Chandler Parsons-led youth infusion figures to help Mavs’ rotation


DALLAS — Gone are veteran leaders Vince Carter and Shawn Marion. However, entering is an influx of young talent that’s hungry to taste success in a Dallas Mavericks uniform.

Opting to get younger this offseason following the free-agent signing of 25-year-old budding star Chandler Parsons, the Mavericks continued to add 20-somethings down their roster while also aligning 12-time All-Star Dirk Nowitzki with veterans capable of competing for a championship now. Finishing the 2013-14 season tied for the fifth-oldest team in the league with an average age of 28.5 years old, the Mavs still managed to sprint to a 49-33 record before pushing the eventual NBA champion San Antonio Spurs to seven games in the first round of the playoffs. Now, the Mavericks hope that an injection of young blood will help get them over the hump.
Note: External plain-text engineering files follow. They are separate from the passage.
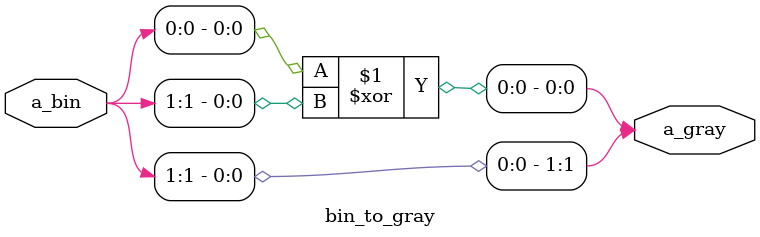
<source format=v>

module bin_to_gray #(parameter Width = 2) (
	input [Width-1:0] a_bin,
	output [Width-1:0] a_gray);

genvar i;

generate 
	for (i=0 ; i< Width-1 ; i = i+1) begin
		xor X1 (a_gray[i], a_bin[i], a_bin[i+1]);
	end
endgenerate

assign a_gray[Width-1] = a_bin[Width-1];

endmodule

</source>
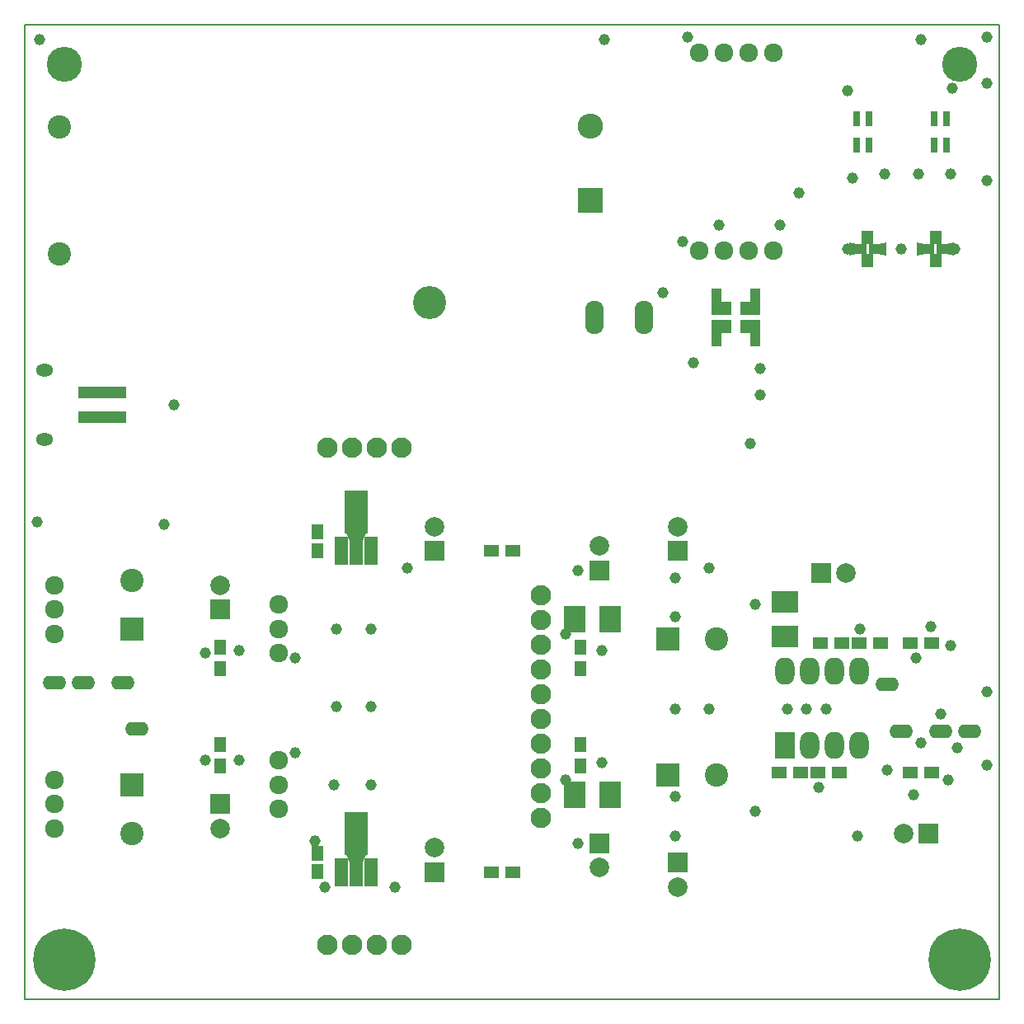
<source format=gbr>
%TF.GenerationSoftware,KiCad,Pcbnew,4.0.7*%
%TF.CreationDate,2021-06-18T00:58:30+09:00*%
%TF.ProjectId,NuTube_MUSES_AMP_PCB_v2,4E75547562655F4D555345535F414D50,rev?*%
%TF.FileFunction,Soldermask,Top*%
%FSLAX46Y46*%
G04 Gerber Fmt 4.6, Leading zero omitted, Abs format (unit mm)*
G04 Created by KiCad (PCBNEW 4.0.7) date 06/18/21 00:58:30*
%MOMM*%
%LPD*%
G01*
G04 APERTURE LIST*
%ADD10C,0.100000*%
%ADD11C,0.150000*%
%ADD12C,1.162000*%
%ADD13C,3.600000*%
%ADD14C,6.400000*%
%ADD15R,1.400000X1.000000*%
%ADD16R,1.200000X1.400000*%
%ADD17R,2.000000X2.000000*%
%ADD18C,2.000000*%
%ADD19R,2.400000X2.400000*%
%ADD20C,2.400000*%
%ADD21R,2.200000X2.700000*%
%ADD22R,2.700000X2.200000*%
%ADD23R,2.600000X2.600000*%
%ADD24O,2.600000X2.600000*%
%ADD25R,1.100000X2.700000*%
%ADD26R,2.100000X1.400000*%
%ADD27R,0.800000X1.600000*%
%ADD28C,3.400000*%
%ADD29O,1.800000X1.300000*%
%ADD30R,4.900000X1.300000*%
%ADD31O,2.400000X1.400000*%
%ADD32R,1.300000X1.600000*%
%ADD33R,1.600000X1.300000*%
%ADD34C,1.924000*%
%ADD35O,1.924000X3.448000*%
%ADD36R,1.400000X2.900000*%
%ADD37R,2.400000X4.400000*%
%ADD38R,2.000000X2.800000*%
%ADD39O,2.000000X2.800000*%
%ADD40R,1.150000X1.600000*%
%ADD41C,2.100000*%
G04 APERTURE END LIST*
D10*
D11*
X142000000Y-130000000D02*
X42000000Y-130000000D01*
X142000000Y-30000000D02*
X142000000Y-130000000D01*
X142000000Y-30000000D02*
X42000000Y-30000000D01*
X42000000Y-30000000D02*
X142000000Y-30000000D01*
X42000000Y-130000000D02*
X42000000Y-30000000D01*
D12*
X116500000Y-73000000D03*
X133500000Y-95000000D03*
X60500000Y-105500000D03*
X60500000Y-94500000D03*
X72750000Y-118500000D03*
X80000000Y-118500000D03*
X81250000Y-85750000D03*
D13*
X138000000Y-34000000D03*
X46000000Y-34000000D03*
D14*
X138000000Y-126000000D03*
D12*
X73750000Y-108000000D03*
X98750000Y-114000000D03*
X98750000Y-86000000D03*
X69750000Y-104750000D03*
X69750000Y-95000000D03*
X74000000Y-92000000D03*
X77500000Y-92000000D03*
X77500000Y-108000000D03*
X64000000Y-105500000D03*
X64000000Y-94250000D03*
D14*
X46000000Y-126000000D03*
D12*
X71750000Y-113750000D03*
X77500000Y-100000000D03*
X74000000Y-100000000D03*
X108750000Y-100250000D03*
X112250000Y-100250000D03*
X112250000Y-85750000D03*
X108750000Y-86750000D03*
X108750000Y-90750000D03*
X108750000Y-113250000D03*
X108750000Y-109250000D03*
X101250000Y-105750000D03*
X97500000Y-107500000D03*
X97500000Y-92500000D03*
X101250000Y-94250000D03*
X117000000Y-89500000D03*
X117000000Y-110750000D03*
X124250000Y-100250000D03*
X122250000Y-100250000D03*
X120250000Y-100250000D03*
X127750000Y-92000000D03*
X123500000Y-108250000D03*
X127500000Y-113250000D03*
X140750000Y-106000000D03*
X136750000Y-107500000D03*
X133250000Y-109000000D03*
X130500000Y-106500000D03*
X134000000Y-103750000D03*
X136000000Y-100750000D03*
X137750000Y-104250000D03*
X135000000Y-91750000D03*
X137000000Y-93750000D03*
X140750000Y-98500000D03*
X137500000Y-53000000D03*
X126500000Y-53000000D03*
X132000000Y-53000000D03*
X127000000Y-45750000D03*
X130250000Y-45250000D03*
X133750000Y-45250000D03*
X137000000Y-45250000D03*
X137250000Y-36500000D03*
X140750000Y-36000000D03*
X140750000Y-31250000D03*
X134000000Y-31500000D03*
X126500000Y-36750000D03*
X110000000Y-31250000D03*
X121500000Y-47250000D03*
X109500000Y-52250000D03*
X113250000Y-50500000D03*
X43250000Y-81000000D03*
X56250000Y-81250000D03*
X57250000Y-69000000D03*
X117500000Y-68000000D03*
X117500000Y-65250000D03*
X110600000Y-64700000D03*
X107500000Y-57500000D03*
X101500000Y-31500000D03*
X140750000Y-46000000D03*
X119500000Y-50500000D03*
D10*
G36*
X126600000Y-52300000D02*
X127400000Y-52500000D01*
X127400000Y-53500000D01*
X126600000Y-53700000D01*
X126600000Y-52300000D01*
X126600000Y-52300000D01*
G37*
D15*
X129300000Y-53000000D03*
D16*
X128500000Y-51800000D03*
D15*
X127700000Y-53000000D03*
D16*
X128500000Y-54200000D03*
D10*
G36*
X129600000Y-52500000D02*
X130400000Y-52300000D01*
X130400000Y-53700000D01*
X129600000Y-53500000D01*
X129600000Y-52500000D01*
X129600000Y-52500000D01*
G37*
G36*
X137400000Y-53700000D02*
X136600000Y-53500000D01*
X136600000Y-52500000D01*
X137400000Y-52300000D01*
X137400000Y-53700000D01*
X137400000Y-53700000D01*
G37*
D15*
X134700000Y-53000000D03*
D16*
X135500000Y-54200000D03*
D15*
X136300000Y-53000000D03*
D16*
X135500000Y-51800000D03*
D10*
G36*
X134400000Y-53500000D02*
X133600000Y-53700000D01*
X133600000Y-52300000D01*
X134400000Y-52500000D01*
X134400000Y-53500000D01*
X134400000Y-53500000D01*
G37*
D17*
X84000000Y-84000000D03*
D18*
X84000000Y-81500000D03*
D17*
X84000000Y-117000000D03*
D18*
X84000000Y-114500000D03*
D19*
X53000000Y-92000000D03*
D20*
X53000000Y-87000000D03*
D17*
X62000000Y-90000000D03*
D18*
X62000000Y-87500000D03*
D19*
X53000000Y-108000000D03*
D20*
X53000000Y-113000000D03*
D17*
X62000000Y-110000000D03*
D18*
X62000000Y-112500000D03*
D17*
X109000000Y-84000000D03*
D18*
X109000000Y-81500000D03*
D21*
X102050000Y-91000000D03*
X98450000Y-91000000D03*
D17*
X101000000Y-114000000D03*
D18*
X101000000Y-116500000D03*
D17*
X101000000Y-86000000D03*
D18*
X101000000Y-83500000D03*
D21*
X102050000Y-109000000D03*
X98450000Y-109000000D03*
D17*
X109000000Y-116000000D03*
D18*
X109000000Y-118500000D03*
D19*
X108000000Y-107000000D03*
D20*
X113000000Y-107000000D03*
D19*
X108000000Y-93000000D03*
D20*
X113000000Y-93000000D03*
D17*
X123750000Y-86250000D03*
D18*
X126250000Y-86250000D03*
D17*
X134750000Y-113000000D03*
D18*
X132250000Y-113000000D03*
D22*
X120000000Y-92800000D03*
X120000000Y-89200000D03*
D23*
X100000000Y-48000000D03*
D24*
X100000000Y-40380000D03*
D25*
X113000000Y-61600000D03*
X117000000Y-61600000D03*
X117000000Y-58400000D03*
X113000000Y-58400000D03*
D26*
X113500000Y-60950000D03*
X116500000Y-60950000D03*
X116500000Y-59050000D03*
X113500000Y-59050000D03*
D27*
X128650000Y-39650000D03*
X127350000Y-39650000D03*
X127350000Y-42350000D03*
X128650000Y-42350000D03*
X136650000Y-39650000D03*
X135350000Y-39650000D03*
X135350000Y-42350000D03*
X136650000Y-42350000D03*
D20*
X45500000Y-40500000D03*
X45500000Y-53500000D03*
D28*
X83500000Y-58500000D03*
D29*
X44000000Y-65450000D03*
D30*
X49900000Y-70300000D03*
X49900000Y-67700000D03*
D29*
X44000000Y-72550000D03*
D31*
X45000000Y-97500000D03*
X48000000Y-97500000D03*
X52000000Y-97500000D03*
X53500000Y-102300000D03*
X139000000Y-102500000D03*
X136000000Y-102500000D03*
X132000000Y-102500000D03*
X130500000Y-97700000D03*
D32*
X62000000Y-96100000D03*
X62000000Y-93900000D03*
D33*
X89900000Y-84000000D03*
X92100000Y-84000000D03*
D32*
X62000000Y-103900000D03*
X62000000Y-106100000D03*
D33*
X89900000Y-117000000D03*
X92100000Y-117000000D03*
D32*
X99000000Y-106100000D03*
X99000000Y-103900000D03*
X99000000Y-93900000D03*
X99000000Y-96100000D03*
D33*
X123400000Y-106750000D03*
X125600000Y-106750000D03*
X121600000Y-106750000D03*
X119400000Y-106750000D03*
X132900000Y-106750000D03*
X135100000Y-106750000D03*
X127650000Y-93500000D03*
X129850000Y-93500000D03*
X125850000Y-93500000D03*
X123650000Y-93500000D03*
X132900000Y-93500000D03*
X135100000Y-93500000D03*
D34*
X45000000Y-92500000D03*
X45000000Y-90000000D03*
X45000000Y-87500000D03*
X68000000Y-89500000D03*
X68000000Y-92000000D03*
X68000000Y-94500000D03*
X45000000Y-107500000D03*
X45000000Y-110000000D03*
X45000000Y-112500000D03*
X68000000Y-110500000D03*
X68000000Y-108000000D03*
X68000000Y-105500000D03*
D35*
X105540000Y-60000000D03*
X100460000Y-60000000D03*
D34*
X111190000Y-53160000D03*
X113730000Y-53160000D03*
X116270000Y-53160000D03*
X118810000Y-53160000D03*
X111190000Y-32840000D03*
X113730000Y-32840000D03*
X116270000Y-32840000D03*
X118810000Y-32840000D03*
D36*
X74500000Y-83980000D03*
X76000000Y-83980000D03*
X77500000Y-83980000D03*
D37*
X76000000Y-80020000D03*
D10*
G36*
X77200000Y-81795000D02*
X76700000Y-82945000D01*
X75300000Y-82945000D01*
X74800000Y-81795000D01*
X77200000Y-81795000D01*
X77200000Y-81795000D01*
G37*
D36*
X74500000Y-116980000D03*
X76000000Y-116980000D03*
X77500000Y-116980000D03*
D37*
X76000000Y-113020000D03*
D10*
G36*
X77200000Y-114795000D02*
X76700000Y-115945000D01*
X75300000Y-115945000D01*
X74800000Y-114795000D01*
X77200000Y-114795000D01*
X77200000Y-114795000D01*
G37*
D38*
X120000000Y-104000000D03*
D39*
X127620000Y-96380000D03*
X122540000Y-104000000D03*
X125080000Y-96380000D03*
X125080000Y-104000000D03*
X122540000Y-96380000D03*
X127620000Y-104000000D03*
X120000000Y-96380000D03*
D40*
X72000000Y-83950000D03*
X72000000Y-82050000D03*
X72000000Y-116950000D03*
X72000000Y-115050000D03*
D41*
X95000000Y-111430000D03*
X95000000Y-108890000D03*
X95000000Y-106350000D03*
X95000000Y-103810000D03*
X95000000Y-101270000D03*
X95000000Y-98730000D03*
X95000000Y-96190000D03*
X95000000Y-93650000D03*
X95000000Y-91110000D03*
X95000000Y-88570000D03*
X73000000Y-124430000D03*
X75540000Y-124430000D03*
X78080000Y-124430000D03*
X80620000Y-124430000D03*
X80620000Y-73430000D03*
X78080000Y-73430000D03*
X75540000Y-73430000D03*
X73000000Y-73430000D03*
D12*
X43500000Y-31500000D03*
M02*

</source>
“I mean, it gets us younger,” Mavs owner Mark Cuban said while watching the team’s summer-league squad last month in Las Vegas. “The good news about all the experience we had is it really allowed us to modify and give the Spurs a run for their money last year. The bad news is that we had to restrict minutes, and so restricted minutes was a bigger challenge. [Parsons] is a guy that we can keep out there a lot longer, whereas with Vince and with ‘Trix [Marion] and Dirk we really had to balance minutes.”

With the 37-year-old Carter’s migration to Memphis, the Mavericks will undoubtedly need a young contributor to emerge off their bench to fill the vacant sixth man role. That responsibility could fall in the hands of third-year forward Jae Crowder, 24, or new addition Al-Farouq Aminu, who doesn’t turn 24 years old until Sept. 21. Meanwhile, second-year guards Gal Mekel and Ricky Ledo will try to crack the rotation after limited playing time during their first season.

In the interior, the Mavs will lean on the body bodies of high flyer Brandan Wright, 26, and the bruising Greg Smith, 23, to back up starting center Tyson Chandler. But it’s the young legs, untapped potential and versatility of Parsons that figures to give Dallas the biggest boost after he finished seventh in the league last season while averaging 37.6 minutes per game, which was just ahead of Mavs guard Monta Ellis’ 36.9 minutes an outing.

“This was just a really good fit for us in a lot of respects,” Mavs president of basketball operations Donnie Nelson said of the addition of Parsons. “In terms of chemistry and upside, you know, we’ve always liked guys that are multi-skilled and know what to do when they don’t have the ball, that are a triple threat and all those old-school things. It’s a really good fit for us.”